Just as Christmas plans for many of us aren’t what we’d been hoping for or expecting, just as the last year hasn’t gone according to the plans we’d made, so that first Christmas wasn’t exactly what Joseph had planned or hoped for. If Joseph could have had a choice in when the government would make travel laws, requiring all men to return to their ancestral home for a census (Luke 2:1-3), I doubt it would have been over that first Christmas time. I doubt Joseph expected to be so far away from his family, friends and hometown when Mary was due to give birth. I very much doubt Joseph ever imagined having to step into the role of midwife.
For Joseph, that first Christmas was messy, unplanned and unconventional.
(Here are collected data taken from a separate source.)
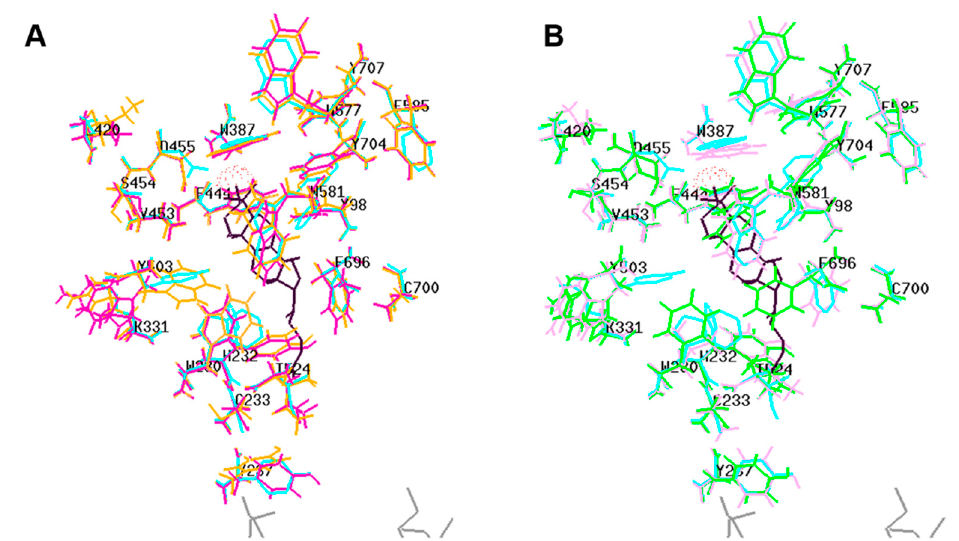
Figure 5. Critical residues of human OSC crystal structure (PDB, 1w6k) superimposed on fruit models. A: human (cyan); XP_021819911.1 (orange) and XP_021819928.1 (dark pink). B: XP_021819927.1 (light pink) and apple MdOSC1 (green). The ligand (black) is lanosterol. The red dots correspond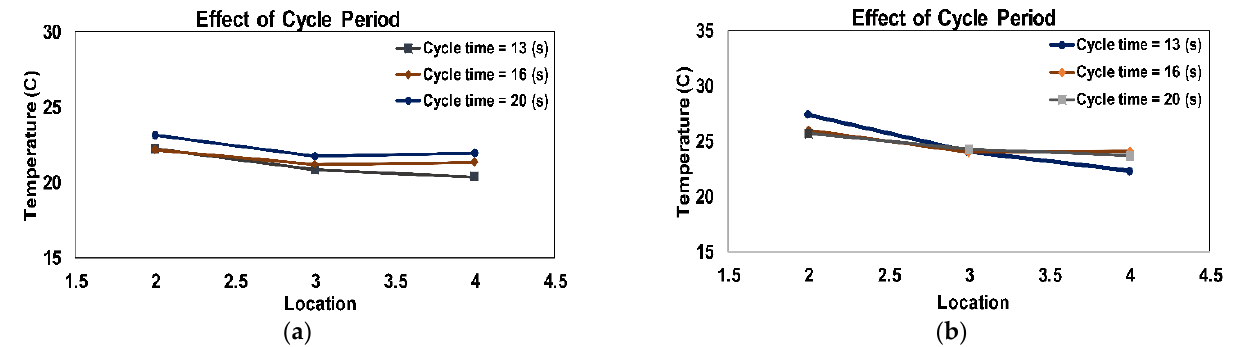
Figure 3. Effect of cycle period on the surface temperature of RMDHL, ( a ) input power 20 W ( b ) input power 60 W.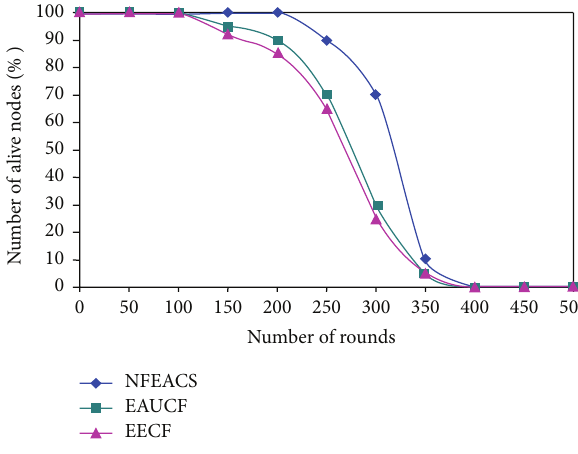
Figure 9: Number of alive nodes in each round. sensor nodes are mobile in network. NFEACS achieved 37% energy efficiency compared to related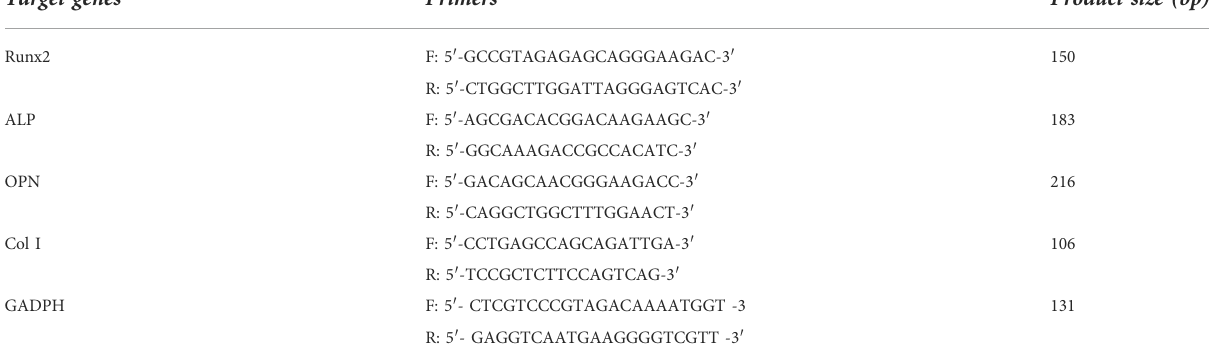
TABLE 2 The chain reaction for real-time polymerase of some osteogenic genes. Target genes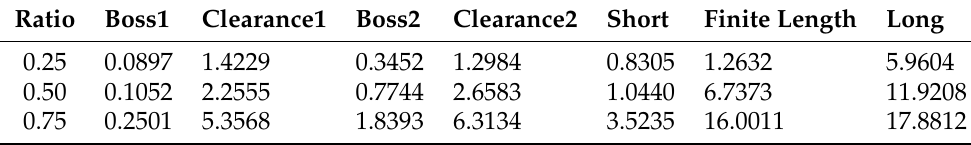
Table 2. Damping (Ns/m) of the inner oil film of the ERSFD in the suspension. Ratio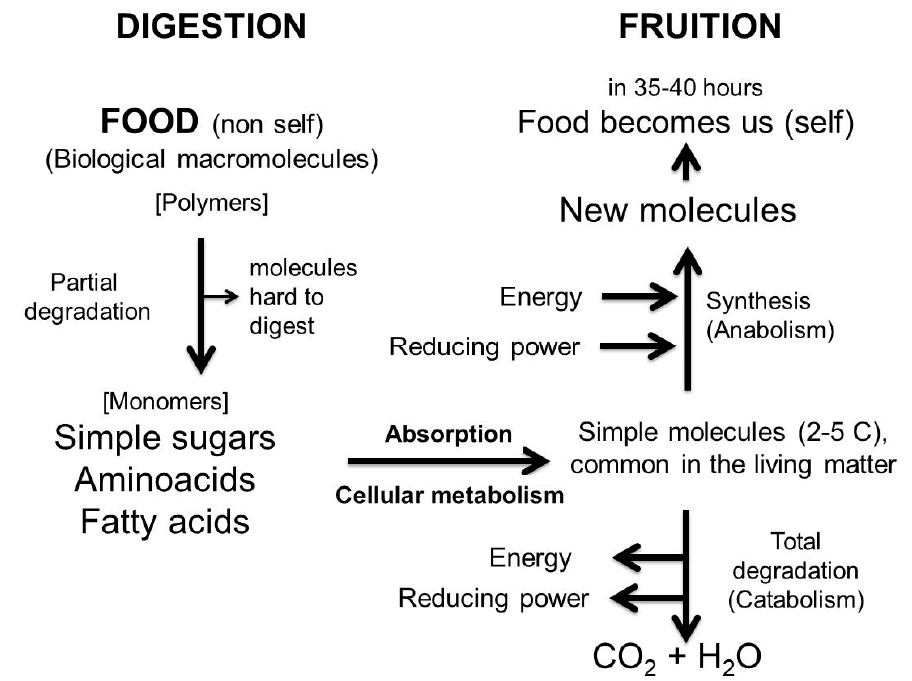
Figure 6. Schematic representation of the metabolic processes, from digestion of the simplest molecules, common to all living organisms and to their fruition.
For many, this Christmas will not be what had been hoped for and a far cry from what it would usually look like. Yet truths that were present that first Christmas remain true today.
- God knows and is in control. The Bible tells us that “when the right time came, God sent his Son, born of a woman, subject to the law” (Galatians 4:4, NLT). The nativity might not have been at the time or place that Joseph had planned, yet it didn’t surprise God. In fact, it happened in just the time and place (Micah 5:2) that God had planned. When the world around us is in upheaval and we feel a lack of control over our circumstances, we can remember that One far more powerful knows, cares and is in control.
- Immanuel, God with us. It wasn’t Christmas bubbles that affected them yet, that first Christmas, Mary and Joseph were far from home and struggled to find a welcome home in Bethlehem. In their isolation and displacement, they, like us, can remember that God was with them. The message of Christmas is of God taking human form and coming as a Baby to live on earth. God was physically with them that first Christmas – God is still with us today. When we’re struggling with loneliness or missing those who should have been with us at this time of year, we can remember that God is here with us – Immanuel.
- God offers us salvation. The threat of coronavirus is at the forefront of the news, our thoughts and plans this Christmas. Yet the Bible tells us of a far greater threat to all mankind. The Bible tells of how sin – the wrong things we do or think and the failure to live up to God’s standard – separates us from God and results in death (Romans 5:12). The Christmas story fits into the far bigger story of the Bible, the story of God’s plan to save mankind from their sin and the effects of it. That first Christmas, the angels told the shepherds that there was a message of “good news that will bring great joy to all people” – “the Saviour… has been born” (Luke 2:10-11). This Christmas, amidst the fear and concern of the coronavirus, let us remember the message God sent by His angels of “peace on earth” (Luke 2:14) and the Son He sent to be born in a manger in Bethlehem so that He might one day die on a cross at Calvary in our place, so that God can offer of salvation and everlasting peace to all who will accept it. Our real hope this Christmas comes, not in a vaccine but in the One who came to die for us and in the personal relationship we can have with Him by accepting His gift of salvation.